The UN points out that all of the grain coming out of the Ukrainian ports thanks to the Initiative benefits people in need, as it helps to calm markets, and limit food price inflation.

All ship movements can be found on the Black Sea Grain Initiative website, which also contains useful facts and figures.

4) Food prices are coming down

There are strong signs that the Initiative is succeeding in one of its key aims, getting food prices down.

At a press briefing in mid-September, Rebeca Grynspan, the Secretary-General of the UN trade agency, known as UNCTAD, and Amir Abdulla, the UN Coordinator for the Black Sea Grain Initiative welcomed the fact prices have come down five months in a row: the Food Price Index has decreased nearly 14 per cent from its peak in March of this year.

Mr. Abdulla explained that falling prices meant that those who had been hoarding grain, in the hope of selling at a greater profit, were now selling, which meant that there is now more food supply in the markets, leading to further price drops. Ms. Grynspan, who is also coordinator of the UN global Task Team set up to help support countries deal with the triple economic shocks worsened by the effects of the war in Ukraine, pointed out that this is making a huge difference in a global cost of living crisis.  

Globally, a record 345 million people in more than 80 countries are currently facing acute food insecurity, while up to 50 million people in 45 countries are at risk of being pushed into famine without humanitarian support.

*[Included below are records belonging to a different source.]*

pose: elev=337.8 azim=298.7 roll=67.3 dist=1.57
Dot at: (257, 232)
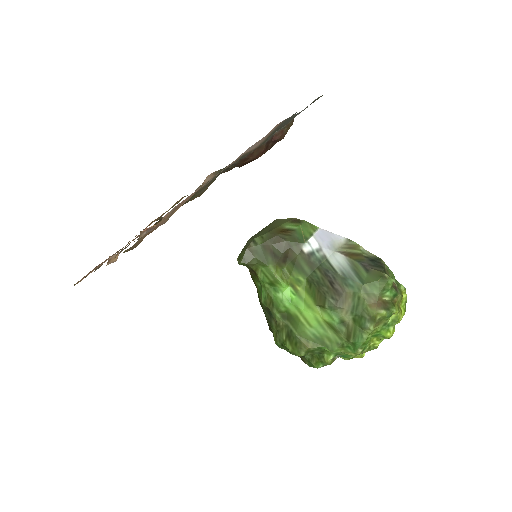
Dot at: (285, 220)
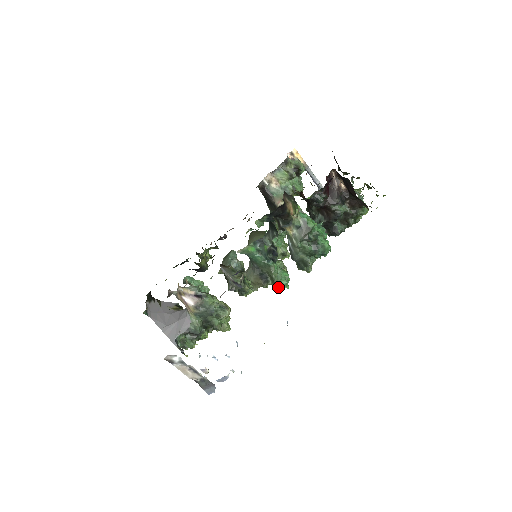
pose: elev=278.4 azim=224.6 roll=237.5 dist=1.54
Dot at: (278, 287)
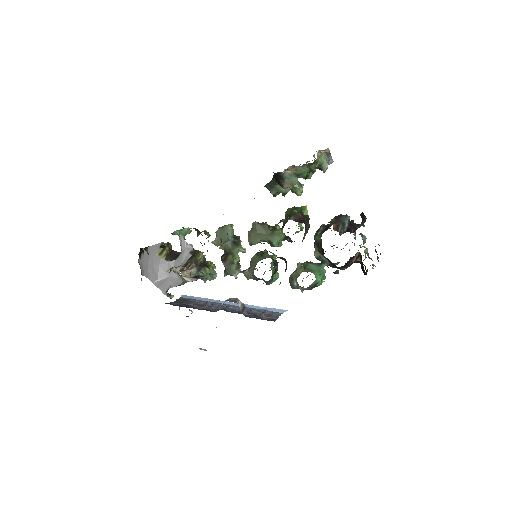
Dot at: (268, 284)
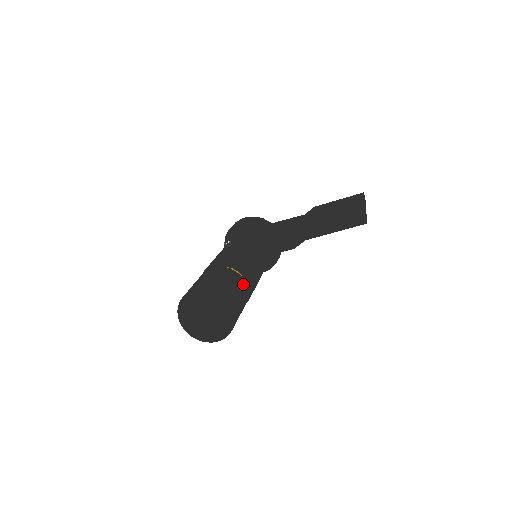
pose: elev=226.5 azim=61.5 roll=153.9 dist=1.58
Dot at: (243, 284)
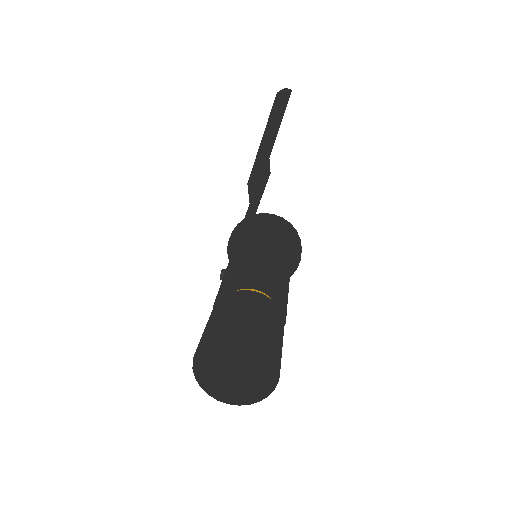
Dot at: (251, 296)
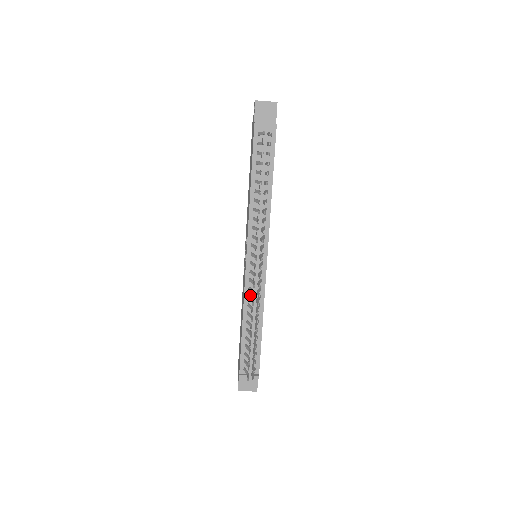
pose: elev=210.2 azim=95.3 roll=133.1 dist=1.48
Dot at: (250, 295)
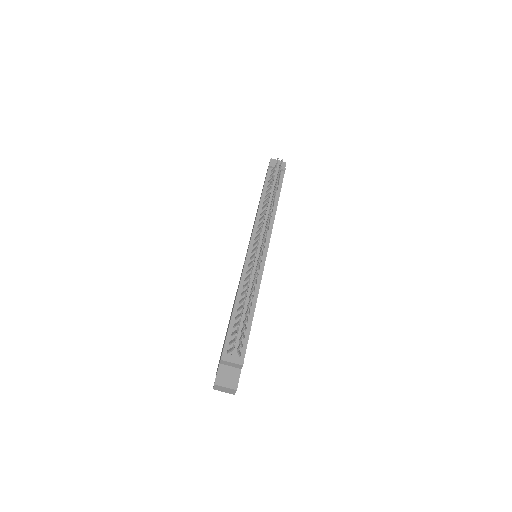
Dot at: (247, 279)
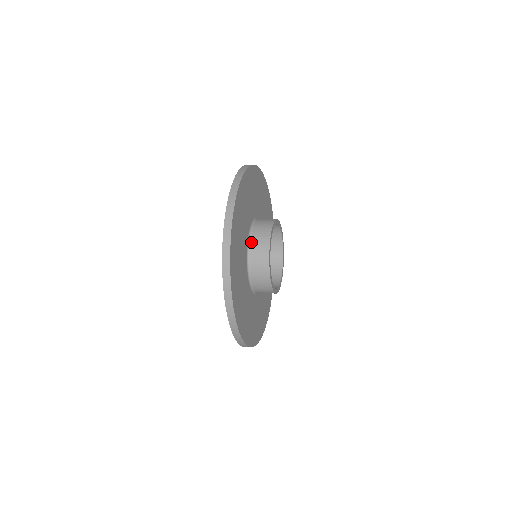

In August, WFP Executive Director David Beasley declared getting the Black Sea Ports open to be “the single most important thing we can do right now to help the world’s hungry”. He warned that, whilst this would not, on its own, stop world hunger, bringing Ukrainian grain back on global markets would improve the chance of preventing the global food crisis from spiralling even further

5) Ongoing collaboration is necessary for continued success

The UN is acutely aware that keeping shipments sailing smoothly out of Ukrainian ports will require the continued collaboration of Ukraine and Russia. Mr. Abdulla has praised the “collaborative spirit” between the parties to the Initiative. He also noted the special role that Türkiye and the UN are playing in keeping the process moving.

However, with no clear end in sight to the war, the future is uncertain.

The current Initiative may extend beyond its initial 120 days after the signing date of 22 July, if parties so choose. Thoughts at the JCC team in Istanbul are already turning to the extension of the deal. Mr. Abdulla remains positive, expressing his hope that “with the UN’s mediation efforts, it won’t really be a matter for discussion”.